The Antidote to Chaos? |
The counterpart to Dostoevsky in predicting where the "resurrection of God" could well take us would be Canadian author Margaret Atwood. Her vision doesn't look terribly appealing to me. Historically, the Crusades, the European Wars of Religion in the 1600s, the bloodbath that was the Chinese Taiping Rebellion, clerical fascism in Europe, the religious right in America, and ongoing Islamic Jihadist terrorism should dispel us of any notion that religion confers any special immunity to widespread social chaos, oppression and tyranny. The religious identity that lies at the heart of sacred forms of nationalist identity is never anything timeless and eternal, but decided at some point in the past by affairs that were - for their time - no less bloody and chaotic than the great wars of the 20th century.
Don't misunderstand me, dear reader. If you find solace in a church or mosque, don't let me dissuade you from any of that. Plus, in the interests of fairness, the assertions made by atheists that religion is actually the root of the problem are likewise wrong and dangerous, as the persecution of religious groups in the USSR and its satellites and copy-cats exemplifies. God is neither the problem nor the solution here. The human propensity towards solving problems of identity, meaning and purpose with fanaticism and dogmatism in belief systems is the problem, and this tendency applies with equally deadly results to religious, identitarian or ideological systems of thought.

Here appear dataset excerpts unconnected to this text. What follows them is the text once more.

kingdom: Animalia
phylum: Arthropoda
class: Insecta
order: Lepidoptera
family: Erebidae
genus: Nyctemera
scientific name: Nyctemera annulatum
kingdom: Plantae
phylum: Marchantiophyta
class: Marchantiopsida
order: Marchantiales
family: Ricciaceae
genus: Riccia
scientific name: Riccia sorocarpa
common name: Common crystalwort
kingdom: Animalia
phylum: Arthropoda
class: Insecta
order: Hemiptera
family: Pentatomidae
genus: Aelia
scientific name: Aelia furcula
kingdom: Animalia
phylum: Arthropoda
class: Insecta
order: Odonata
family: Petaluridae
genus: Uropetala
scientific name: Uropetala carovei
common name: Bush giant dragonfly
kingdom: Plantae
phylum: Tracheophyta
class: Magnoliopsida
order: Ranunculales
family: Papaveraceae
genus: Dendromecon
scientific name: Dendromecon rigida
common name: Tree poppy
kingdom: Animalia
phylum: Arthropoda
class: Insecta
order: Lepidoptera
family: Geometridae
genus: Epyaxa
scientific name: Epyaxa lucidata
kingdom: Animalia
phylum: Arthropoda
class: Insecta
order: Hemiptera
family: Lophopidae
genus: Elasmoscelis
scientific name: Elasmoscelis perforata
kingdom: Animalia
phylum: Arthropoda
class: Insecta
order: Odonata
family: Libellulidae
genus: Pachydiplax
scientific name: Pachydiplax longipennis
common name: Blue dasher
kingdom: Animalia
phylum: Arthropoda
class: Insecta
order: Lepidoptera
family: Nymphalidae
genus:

My quarrel is not with religion per-se, but with the proposal that a universal return to religion as the core of public life and a concomitant social order of serene small towns and suburbs filled with simple, moralistic nuclear families with traditional gender role churchgoing folk will be good for what ails us. It's the right wing counterpart to the romantic infatuation with communal and egalitarian living that has haunted the left for centuries. The core problem is that the entirety of society will not do either voluntarily. So the tried-and-true building blocks of tyranny: dependency on leaders and dogmas, demonization of outsiders and dissidents, erosion of privacy and civil liberties and good old fashioned brute force will end up having to be trotted out should either of these options be attempted in earnest.
And that's the real reason why the decline of religion led to the problems that Nietzsche and Dostoevsky predicted that it would. It's not religion specifically and exclusively that confers identity and purpose, and keeps the social order intact, it's collectively held belief systems more generally. When these change dramatically or collapse all together, private angst and social chaos accompany the greater personal liberty that also emerges as a result. The implosion of communism in the east bloc countries was similarly devastating to at least certain portions of their populations, which doubtlessly explains why authoritarianism is making a comeback in nearly all of them.
While the SJW movement in the west does need to be stopped, and social alienation is a real problem, we'd do well to think long and hard before putting our efforts behind a revival of public, political religion as a means of solving our social ills. It's easy to forget that the regressive left of our time began in large part as a reaction against the religious right. Better to get rid of both than to make a preference of one over the other.